O sino badala uma vez, duas, três...
a música começa, as cortinas se abrem...
o picadeiro está pronto e quem está lá?
O que tem atrás das cortinas?
Atrás dos panos muitas vezes vermelho, tem um corpo muitas vezes cansado;
com um rosto muitas vezes marcado; pelo tempo, pela vida, por muitas alegrias, por muitas tristezas; D'aquele amor que foi embora por não aguentar a pressão, d'aquele irmão que resolveu trocar de profissão...
Mas e quem quer saber?!
À quem importa a vida do palhaço?!
À quem importa a dor do palhaço?!
Afinal, tudo o que as pessoas querem é um belo espetáculo.
Querem que o homem de face colorida, esconda sua dor, sua alma de uma maneira que as pessoas não se arrependam do dinheiro gasto na bilheteria.
As crianças aplaudem com entusiasmo e alegria, os adultos escolhem o momento do espetáculo, para esquecerem muitas vezes quem são ou o que são.
Tudo está ótimo, em quanto o nobre palhaço faz seu maravilhoso papel.
Quantas vezes as lágrimas foram escondidas com uma tinta branca?
Quantas vezes a dor do peito tentou saltar aos olhos, mas foram recolhidas e aprisionadas; por que o mais importante, era que suas janelinhas da alma, estivessem livres e contentes para que através de si fosse visto um mundo melhor.
Na minha opinião os melhores palhaços que vi até hoje, tinham olhos de esperança!
Acho que é isso o que eles sentem a cada espetáculo!

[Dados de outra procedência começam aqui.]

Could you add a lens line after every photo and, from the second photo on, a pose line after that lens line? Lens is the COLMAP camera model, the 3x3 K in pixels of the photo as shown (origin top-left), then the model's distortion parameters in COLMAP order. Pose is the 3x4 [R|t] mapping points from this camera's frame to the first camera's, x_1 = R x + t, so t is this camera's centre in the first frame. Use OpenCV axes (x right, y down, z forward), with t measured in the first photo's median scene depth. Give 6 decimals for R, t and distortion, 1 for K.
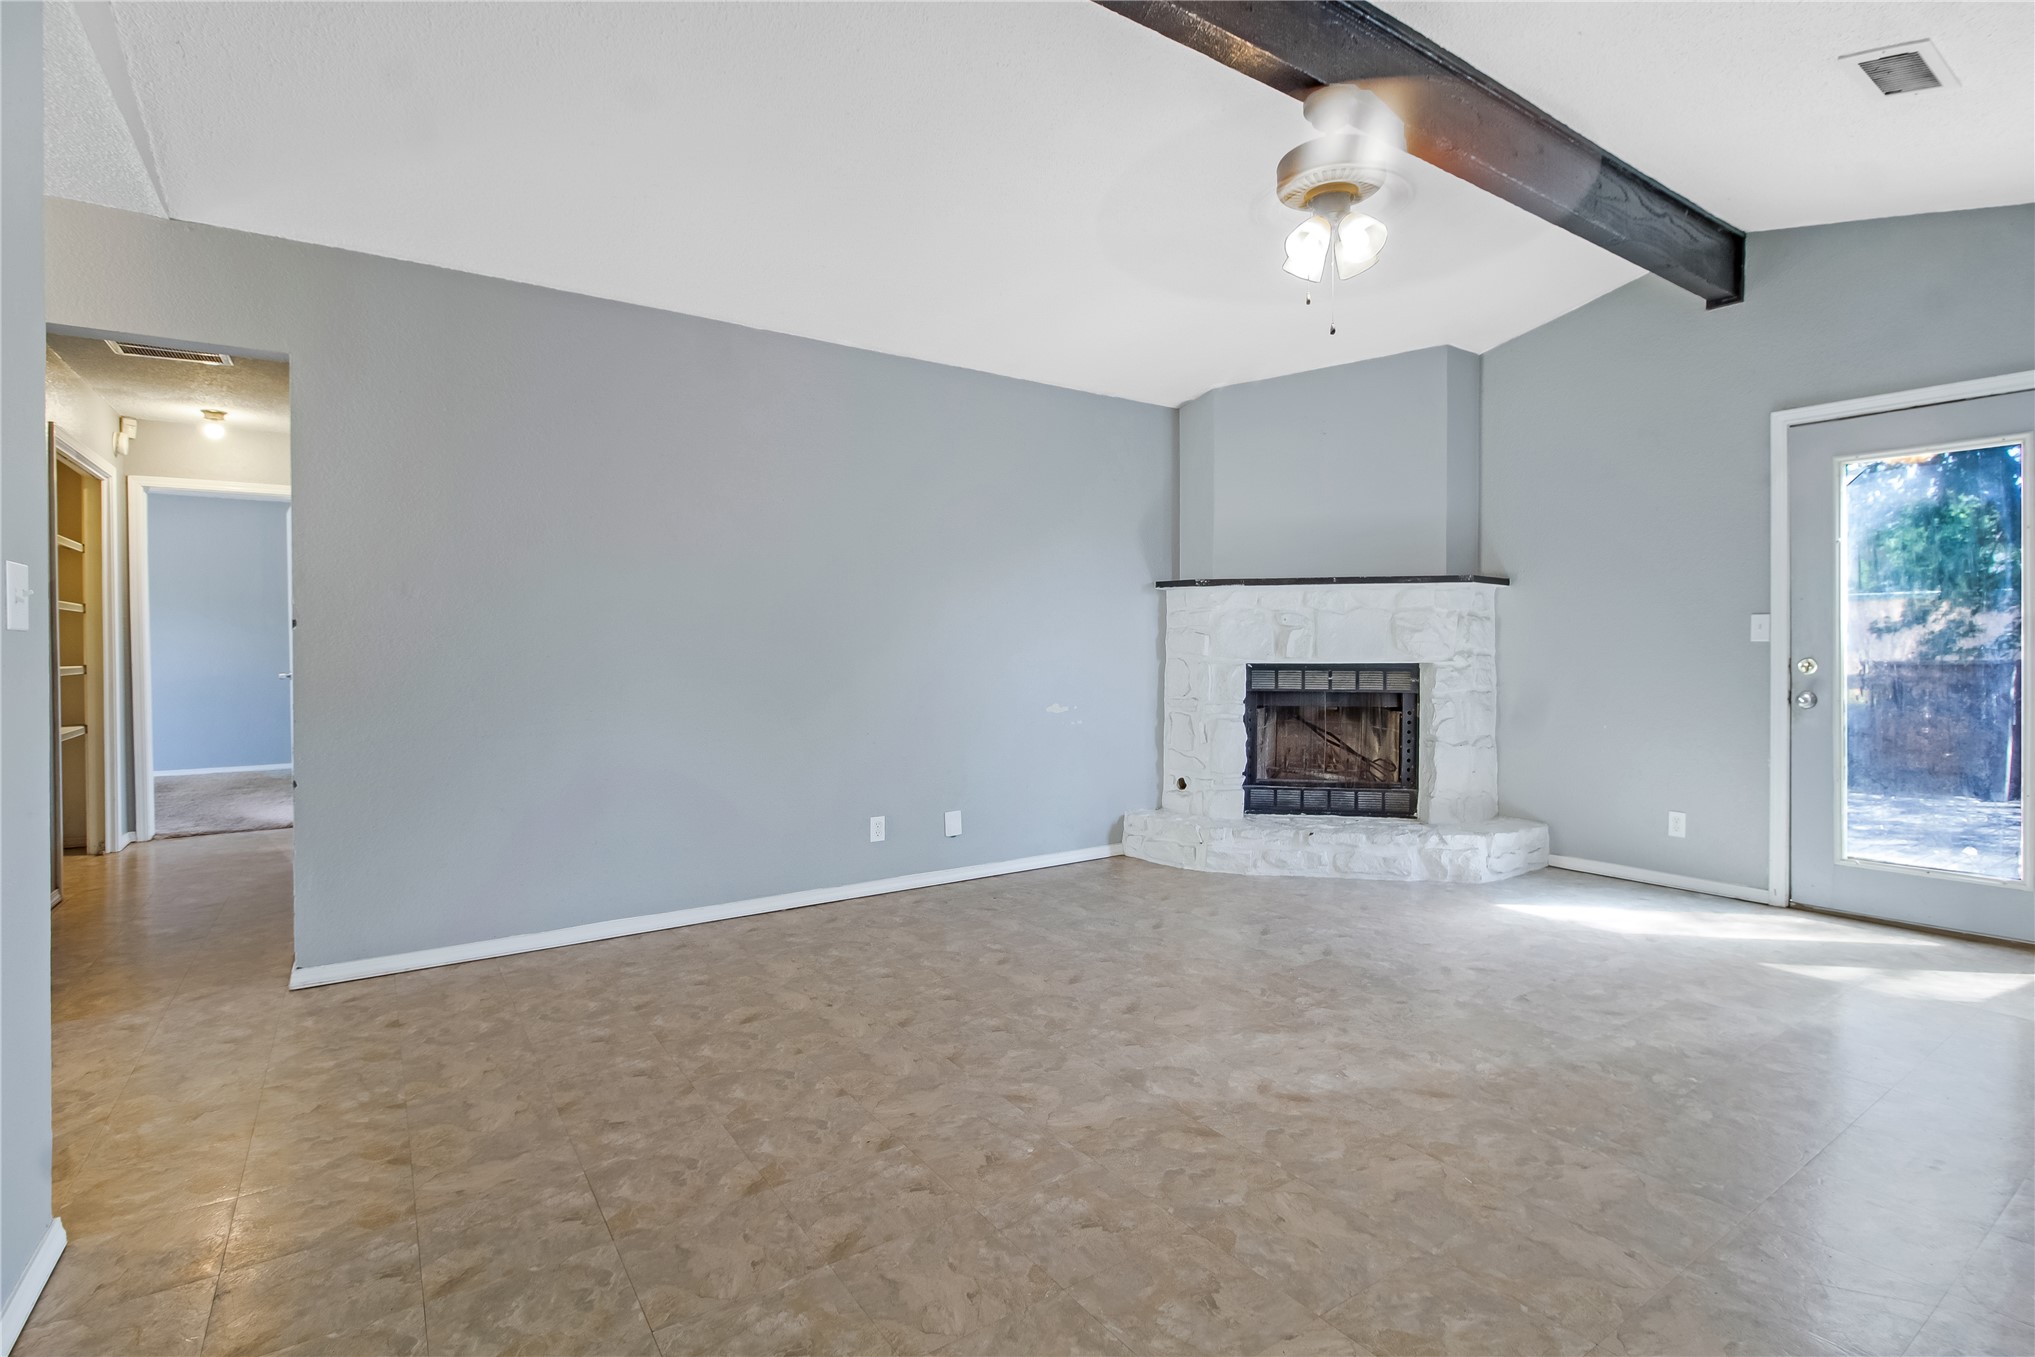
lens RADIAL K [[976.0, 0, 1052.6], [0, 976.0, 660.4], [0, 0, 1]] dist [-0.004864, -0.008391]
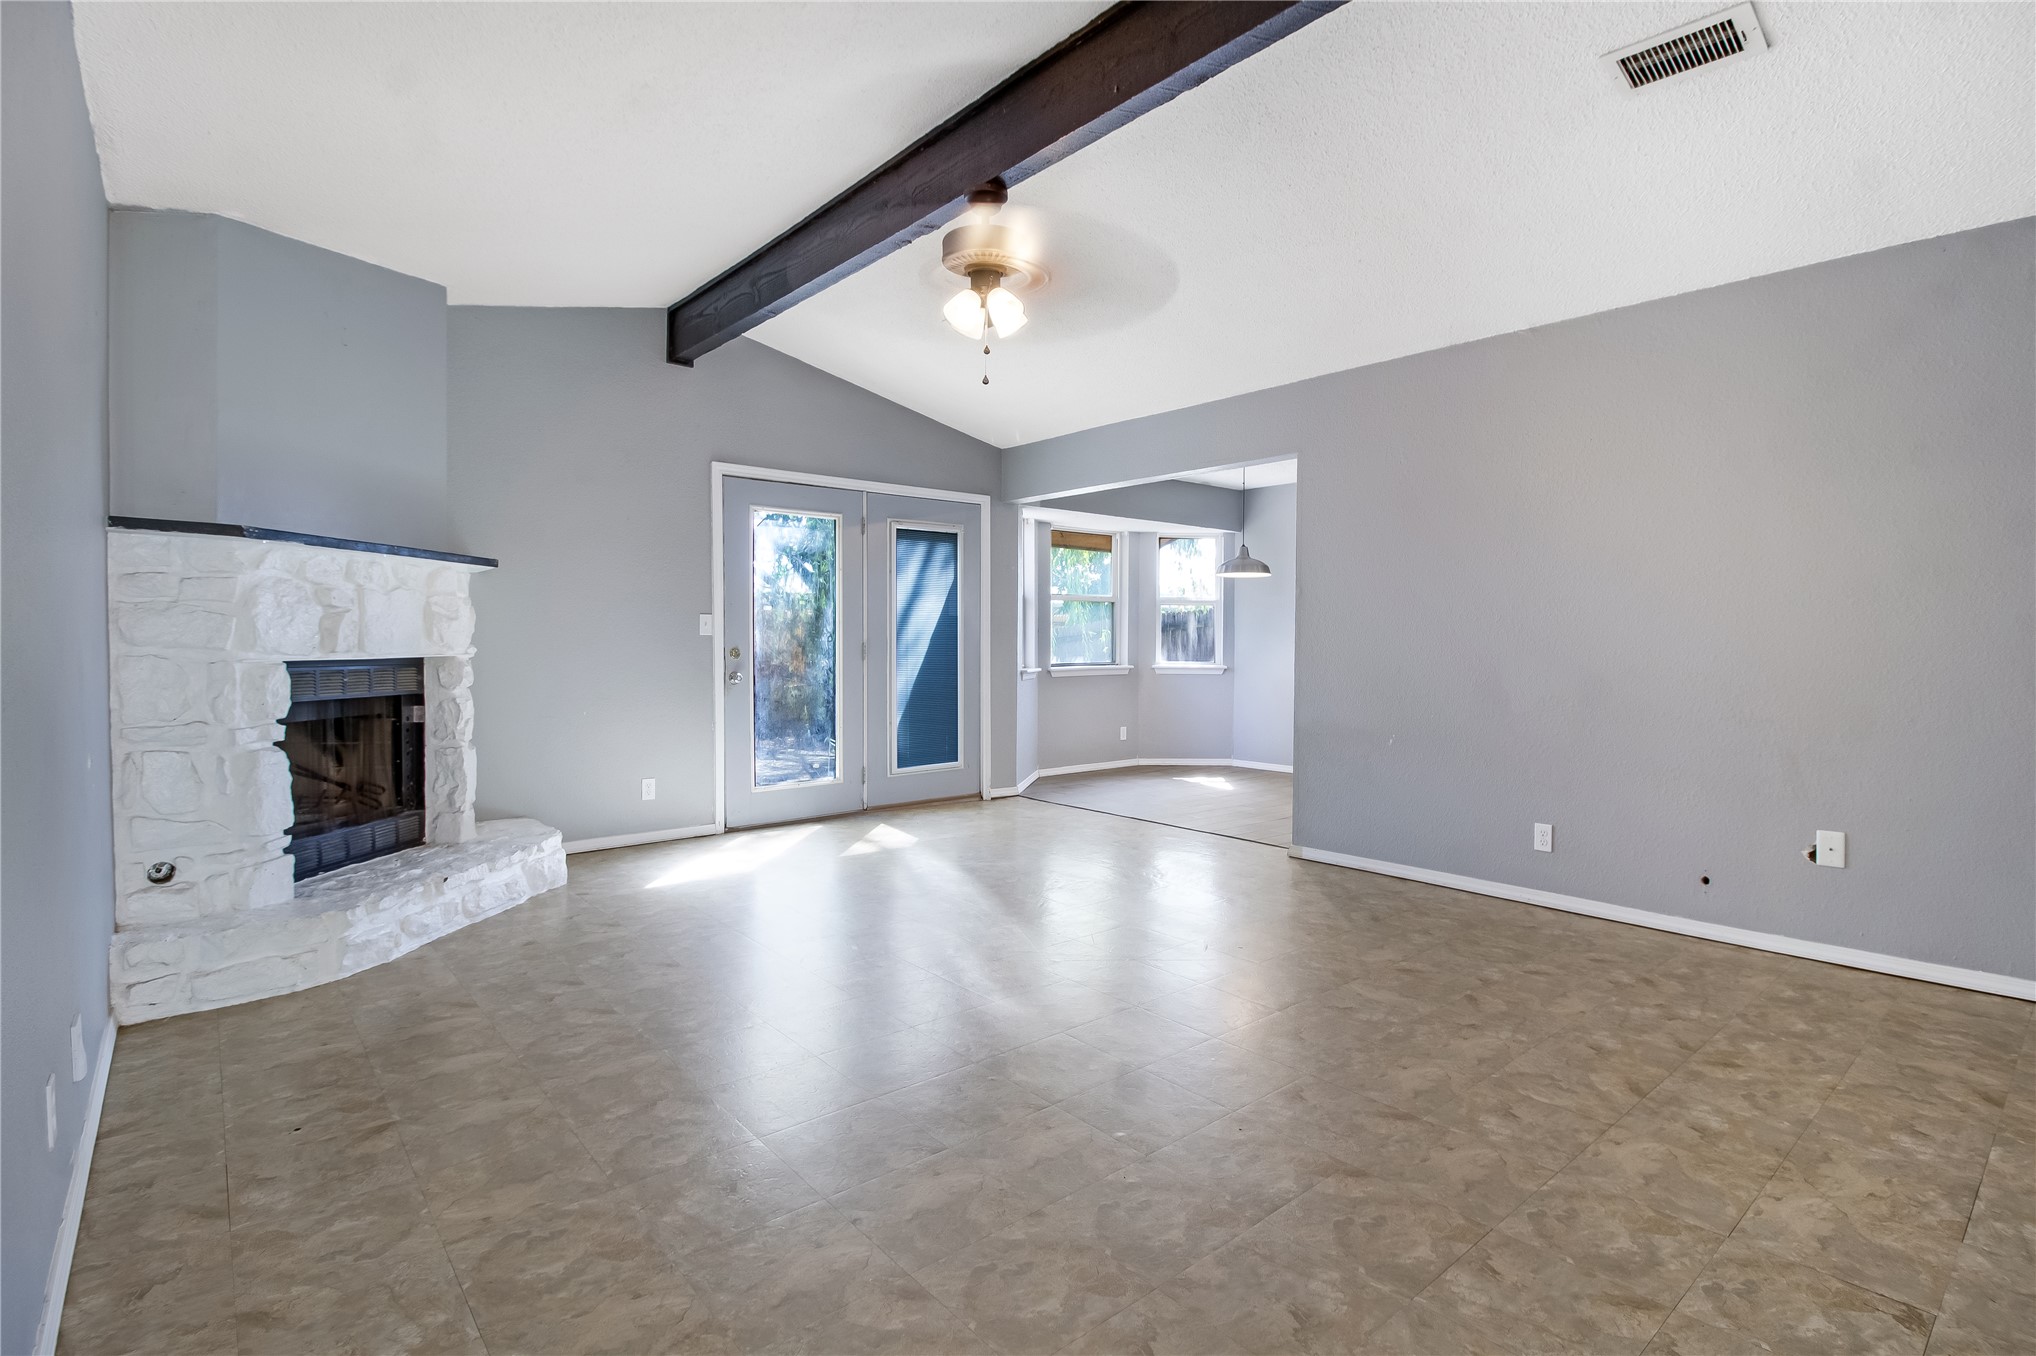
lens RADIAL K [[976.5, 0, 1037.3], [0, 976.5, 655.0], [0, 0, 1]] dist [-0.004864, -0.008391]
pose [[-0.094683, -0.014063, 0.995408, -0.578842], [0.007951, 0.999858, 0.014882, -0.008263], [-0.995476, 0.009323, -0.094558, 0.642649]]
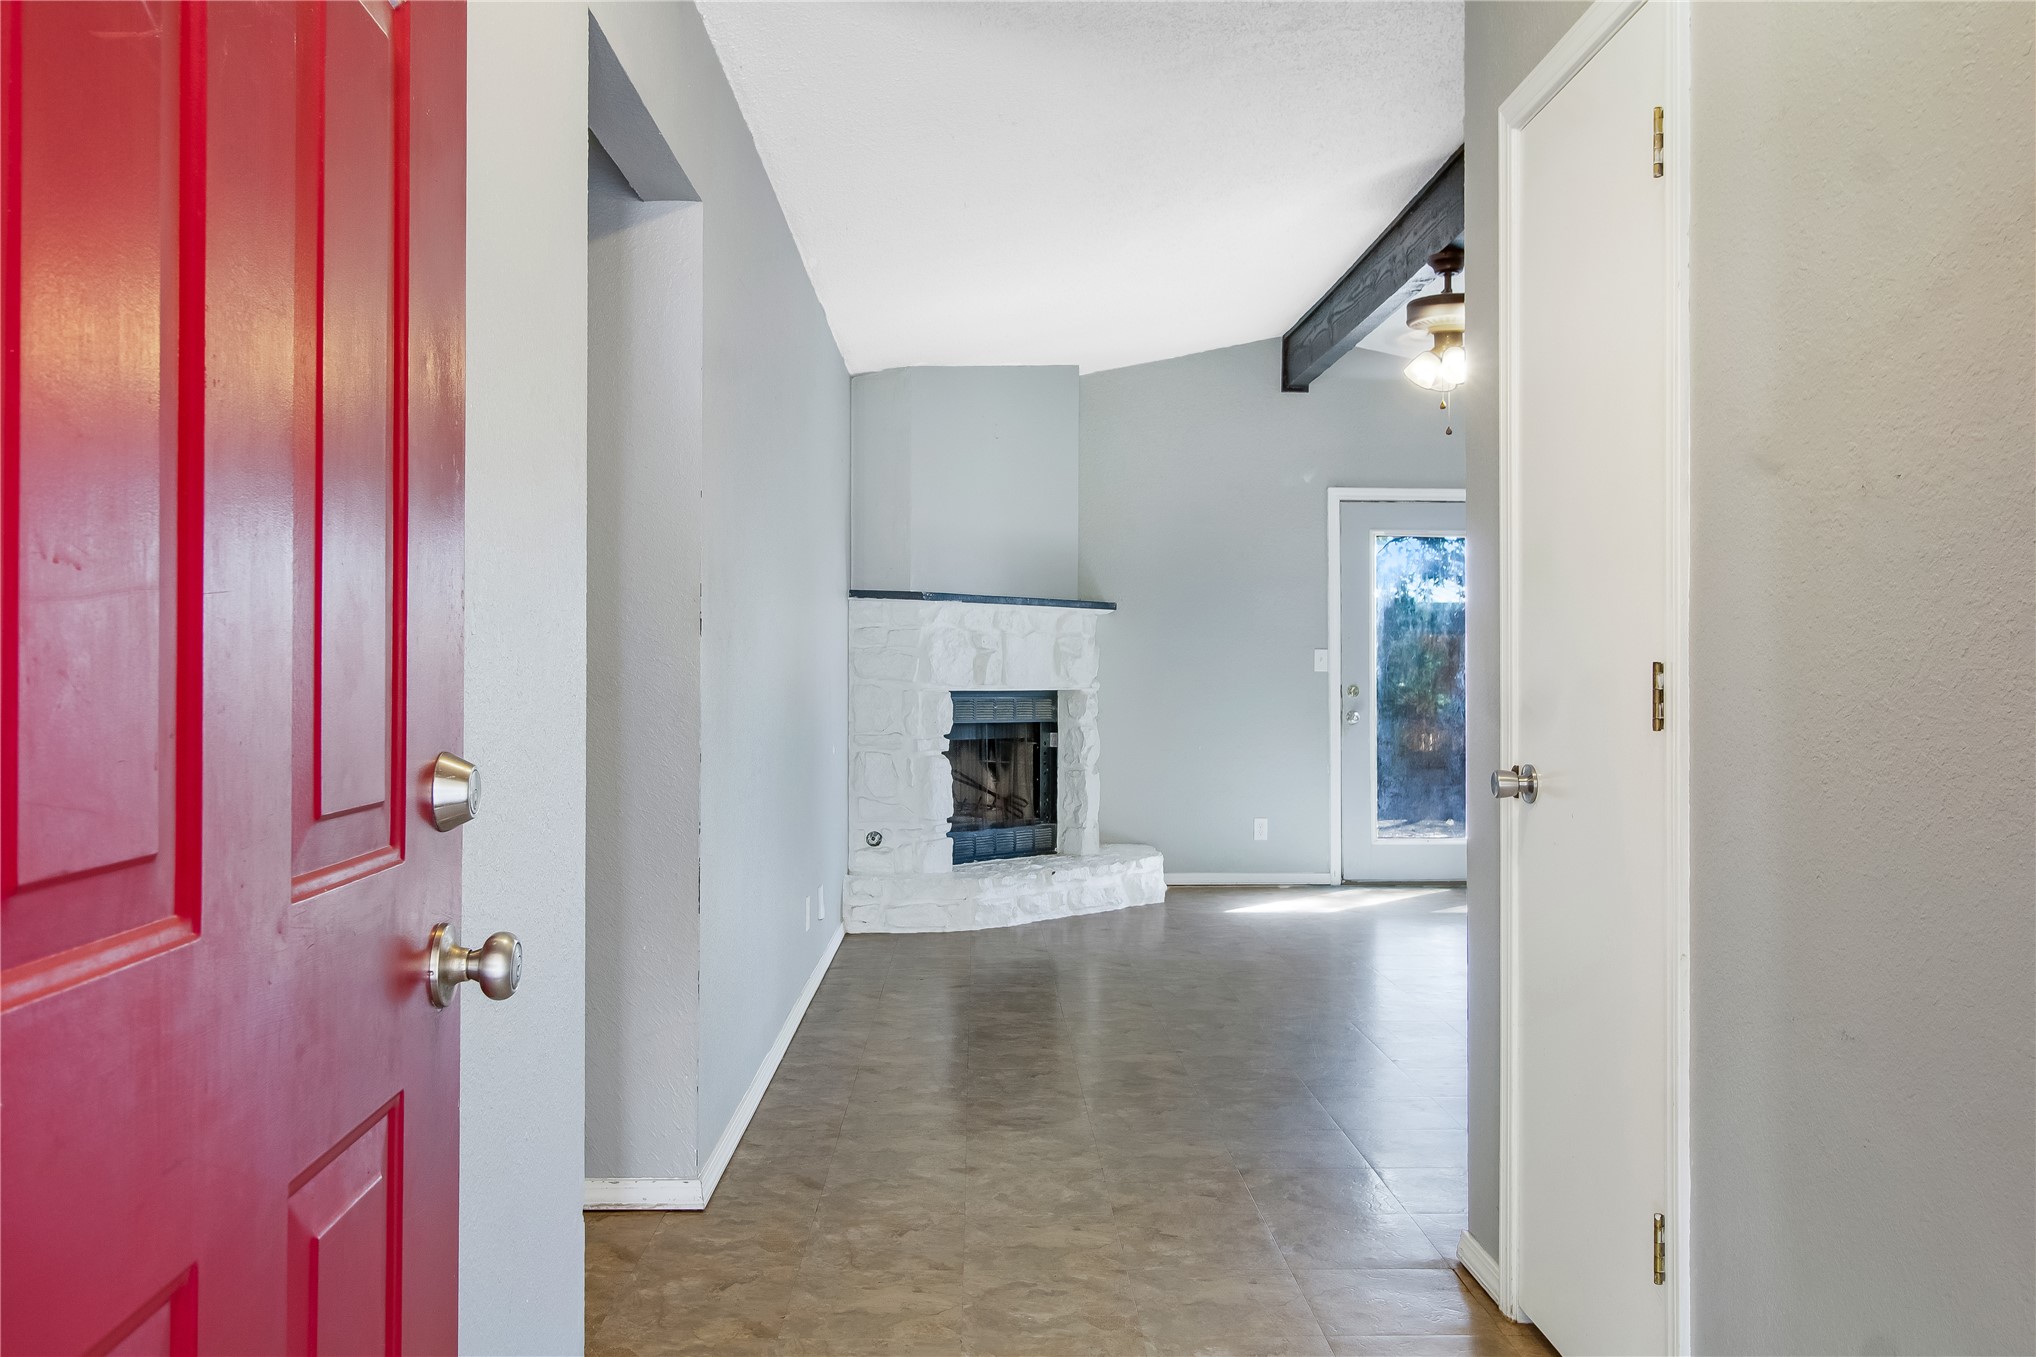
lens RADIAL K [[1612.1, 0, 1045.3], [0, 1612.1, 638.6], [0, 0, 1]] dist [0.004949, -0.004441]
pose [[0.545137, 0.024927, 0.837977, -1.105535], [0.003694, 0.999477, -0.032134, 0.003162], [-0.838339, 0.020613, 0.544759, 0.169975]]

Esperança de que um dia as pessoas se tornem um pouco como eles, que apesar da dor, preferem transmitir felicidade e causar sorrisos ao invés de guerra.
Ali, quando as cortinas se abrem, todos passam a ser iguais, a platéia finge ser inocente e o palhaço finge ser sempre feliz.
As vezes eu gostaria de ser um ser humano tão forte e sensível quanto aos anjos de rostinhos pintados, que pulam e viram cambalhotas.
Mas por outras vezes tenho certeza que não conseguiria...
Por que, quem é nasce pronto...
E isso é coisa de palhaço..
"Devemos visitar os bastidores de nossa alma, fantasiados de palhaço. Dessa forma, podemos sorrir de nossas falhas e tripudiar das inseguranças, atraindo-as para o nosso maior aliado: o picadeiro. É aqui, que as feras de orelhas enormes minguam ao som dos aplausos de Deus e dos nossos amigos."